En este periodo del desarrollo personal uno de los problemas que se presenta a la familia es como canalizar la sexualidad de la persona con síndrome de Down. En estos últimos años, se ha producido un importante cambio en la consideración y la vivencia de la sexualidad, también se han ampliado los límites de tolerancia y aceptación. La sexualidad se desarrolla de la misma forma en una persona con o sin síndrome de Down. Por este motivo también debe aprender a conducir sus propios impulsos y sentimientos.
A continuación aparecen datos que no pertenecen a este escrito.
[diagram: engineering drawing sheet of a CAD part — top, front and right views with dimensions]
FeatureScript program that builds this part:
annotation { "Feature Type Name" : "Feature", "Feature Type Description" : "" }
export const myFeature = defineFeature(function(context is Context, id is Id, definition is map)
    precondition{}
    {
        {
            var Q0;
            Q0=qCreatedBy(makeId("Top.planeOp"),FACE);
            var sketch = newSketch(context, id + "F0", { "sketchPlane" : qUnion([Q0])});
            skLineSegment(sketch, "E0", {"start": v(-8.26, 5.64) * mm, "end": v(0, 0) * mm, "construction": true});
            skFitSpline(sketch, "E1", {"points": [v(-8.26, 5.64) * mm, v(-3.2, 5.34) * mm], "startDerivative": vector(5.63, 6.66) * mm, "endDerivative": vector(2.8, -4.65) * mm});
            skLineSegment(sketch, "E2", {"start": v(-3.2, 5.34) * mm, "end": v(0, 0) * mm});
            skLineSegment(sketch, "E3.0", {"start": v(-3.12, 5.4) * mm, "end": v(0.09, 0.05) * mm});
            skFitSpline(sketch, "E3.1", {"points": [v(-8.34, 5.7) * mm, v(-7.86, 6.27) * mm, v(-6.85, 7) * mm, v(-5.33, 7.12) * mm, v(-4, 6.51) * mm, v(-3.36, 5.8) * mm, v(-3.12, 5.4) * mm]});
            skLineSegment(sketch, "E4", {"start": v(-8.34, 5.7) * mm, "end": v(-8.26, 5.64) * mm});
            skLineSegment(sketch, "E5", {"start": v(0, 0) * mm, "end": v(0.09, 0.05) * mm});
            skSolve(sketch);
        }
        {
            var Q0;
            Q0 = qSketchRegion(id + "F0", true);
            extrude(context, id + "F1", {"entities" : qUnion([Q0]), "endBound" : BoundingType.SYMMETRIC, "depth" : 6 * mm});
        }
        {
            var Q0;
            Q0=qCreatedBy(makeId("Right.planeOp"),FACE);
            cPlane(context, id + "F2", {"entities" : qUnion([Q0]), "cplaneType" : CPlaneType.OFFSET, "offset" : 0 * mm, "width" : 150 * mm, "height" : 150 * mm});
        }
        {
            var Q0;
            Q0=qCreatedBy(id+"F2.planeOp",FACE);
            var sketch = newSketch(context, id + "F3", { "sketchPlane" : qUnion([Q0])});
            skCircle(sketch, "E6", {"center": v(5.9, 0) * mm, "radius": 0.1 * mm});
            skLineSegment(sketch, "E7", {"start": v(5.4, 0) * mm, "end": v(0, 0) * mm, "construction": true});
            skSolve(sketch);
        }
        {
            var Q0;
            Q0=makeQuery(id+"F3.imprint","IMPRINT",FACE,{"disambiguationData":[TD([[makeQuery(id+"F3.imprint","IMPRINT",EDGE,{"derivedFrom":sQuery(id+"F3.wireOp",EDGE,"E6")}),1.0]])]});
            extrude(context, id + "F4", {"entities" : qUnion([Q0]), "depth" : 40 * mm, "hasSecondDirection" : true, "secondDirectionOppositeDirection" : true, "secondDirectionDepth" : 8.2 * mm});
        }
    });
No hace muchos años, los niños y adultos con síndrome de Down permanecían en su casa y sus posibilidades de aprender y conocer el mundo que les rodea se limitaba a las referidas por los padres. La autonomía social de cualquier persona se inicia en la infancia, por esa razón se les ha de educar en los hábitos alimentarios, de higiene, etc., algo que se ha de reforzar en la adolescencia. Es muy importante que en la adolescencia se amplíe la autonomía personal a la vida en sociedad. Se les ha de dar facilidades para que aprendan a situarse y circular por su barrio utilizando los servicios públicos, y que puedan tener independencia de los padres y los hermanos. Otro aspecto complejo de la autonomía social es la capacidad para desarrollar un circulo de amistades sociales. Las personas con síndrome de Down también pueden seguir las modas propias de su edad y tener aficiones diversas, la música, el cine, el deporte, etc.


Otro aspecto importante de la integración social es la incorporación al mundo laboral en trabajo ordinario. La experiencia demuestra que las personas que están trabajando en la empresa ordinaria, no solo adquieren una serie de conocimientos técnicos del puesto de trabajo, sino que también evolucionan en otras facetas de la vida. El hecho de convivir con otras personas en el trabajo y tener que establecer un nuevo tipo de relaciones favorece el crecimiento y la maduración personal. La integración laboral exige una madurez personal y autonomía social, además de la calificación profesional.


Una de las últimas metas personales y sociales que han alcanzado las personas con síndrome de Down es el poder acceder a una vida autónoma en su propio hogar. Esto refleja los cambios producidos en la concepción de disminución que tiene la sociedad. El apoyo a este proyecto de vida implica respaldar la autonomía de la persona con síndrome de Down. Los problemas propios de las familias, la edad de los padres, los problemas de salud, etc. son motivos que han llevado a pensar en alternativas de vivienda para la persona con discapacidad.